[Start of Attachment]

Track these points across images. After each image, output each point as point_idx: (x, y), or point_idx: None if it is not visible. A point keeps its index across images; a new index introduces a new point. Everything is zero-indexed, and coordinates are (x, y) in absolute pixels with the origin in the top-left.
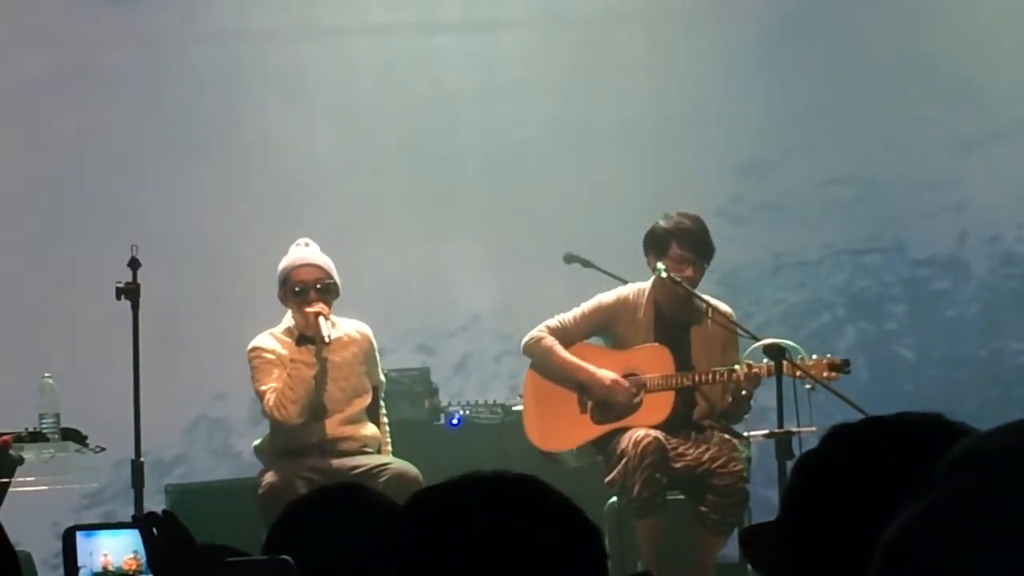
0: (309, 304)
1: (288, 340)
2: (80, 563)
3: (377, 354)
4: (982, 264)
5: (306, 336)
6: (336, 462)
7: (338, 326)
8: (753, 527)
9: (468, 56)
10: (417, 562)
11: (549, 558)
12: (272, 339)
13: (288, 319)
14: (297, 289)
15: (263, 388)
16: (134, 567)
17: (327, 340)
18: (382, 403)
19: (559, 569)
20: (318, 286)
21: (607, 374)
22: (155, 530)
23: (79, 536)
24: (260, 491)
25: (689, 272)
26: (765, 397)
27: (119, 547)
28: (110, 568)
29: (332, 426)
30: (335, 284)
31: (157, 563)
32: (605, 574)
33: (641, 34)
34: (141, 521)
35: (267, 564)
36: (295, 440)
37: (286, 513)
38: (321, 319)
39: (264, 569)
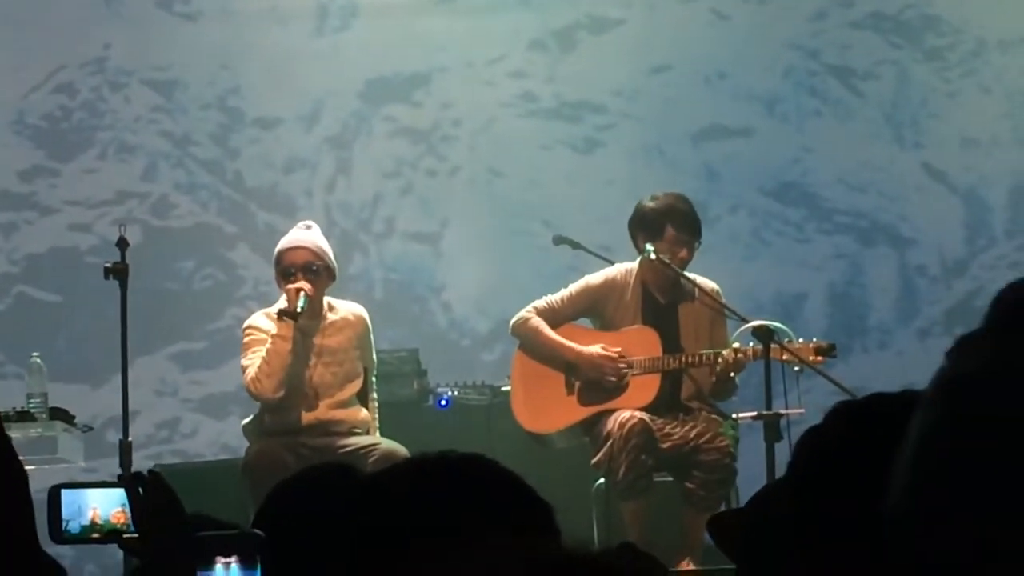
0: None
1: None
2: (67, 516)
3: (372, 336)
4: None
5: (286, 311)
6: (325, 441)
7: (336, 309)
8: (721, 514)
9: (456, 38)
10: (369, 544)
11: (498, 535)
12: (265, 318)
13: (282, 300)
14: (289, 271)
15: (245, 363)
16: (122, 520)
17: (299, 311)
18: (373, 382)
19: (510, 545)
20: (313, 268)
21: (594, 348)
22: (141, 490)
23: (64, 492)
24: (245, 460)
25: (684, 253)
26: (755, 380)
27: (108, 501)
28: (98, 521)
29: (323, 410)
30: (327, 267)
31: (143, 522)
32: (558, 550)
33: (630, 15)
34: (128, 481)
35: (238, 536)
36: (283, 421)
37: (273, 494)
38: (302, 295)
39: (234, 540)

[End of Attachment]

> _WORK TO COMPLETE_: Begin at the first line of the data above and repeat each line exactly, stopping after the line containing "38: (321, 319)". Omit the pictures.

> _EXERCISE OUTPUT_:
Track these points across images. After each image, output each point as point_idx: (x, y), or point_idx: None if it is not visible. A point keeps its index across images; a new index introduces a new point. Everything is zero-indexed, and coordinates are (x, y) in absolute pixels with the origin in the top-left.
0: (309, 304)
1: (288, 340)
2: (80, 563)
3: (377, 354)
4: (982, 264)
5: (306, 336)
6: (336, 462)
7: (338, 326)
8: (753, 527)
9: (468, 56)
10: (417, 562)
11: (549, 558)
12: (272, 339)
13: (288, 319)
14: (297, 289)
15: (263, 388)
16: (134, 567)
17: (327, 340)
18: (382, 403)
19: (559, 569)
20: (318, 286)
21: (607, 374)
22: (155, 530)
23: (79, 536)
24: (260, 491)
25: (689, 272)
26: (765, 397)
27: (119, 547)
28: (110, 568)
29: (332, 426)
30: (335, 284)
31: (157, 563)
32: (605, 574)
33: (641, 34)
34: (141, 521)
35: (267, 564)
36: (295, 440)
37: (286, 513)
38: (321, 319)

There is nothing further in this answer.